### Source data
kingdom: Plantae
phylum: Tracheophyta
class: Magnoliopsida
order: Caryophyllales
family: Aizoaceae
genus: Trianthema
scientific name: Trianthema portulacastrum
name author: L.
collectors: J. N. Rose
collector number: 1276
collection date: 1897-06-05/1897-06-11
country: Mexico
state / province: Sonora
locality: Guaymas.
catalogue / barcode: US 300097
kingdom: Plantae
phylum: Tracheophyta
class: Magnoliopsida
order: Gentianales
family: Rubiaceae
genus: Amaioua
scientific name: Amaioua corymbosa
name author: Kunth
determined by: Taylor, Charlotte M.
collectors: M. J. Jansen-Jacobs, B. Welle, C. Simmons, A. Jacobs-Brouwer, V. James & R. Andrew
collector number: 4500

### Job
Please repeat the lines above, starting with the one that contains "name author: L." and continuing through the final line, with both of those lines included and every line copied without change.

### Written solution
name author: L.
collectors: J. N. Rose
collector number: 1276
collection date: 1897-06-05/1897-06-11
country: Mexico
state / province: Sonora
locality: Guaymas.
catalogue / barcode: US 300097
kingdom: Plantae
phylum: Tracheophyta
class: Magnoliopsida
order: Gentianales
family: Rubiaceae
genus: Amaioua
scientific name: Amaioua corymbosa
name author: Kunth
determined by: Taylor, Charlotte M.
collectors: M. J. Jansen-Jacobs, B. Welle, C. Simmons, A. Jacobs-Brouwer, V. James & R. Andrew
collector number: 4500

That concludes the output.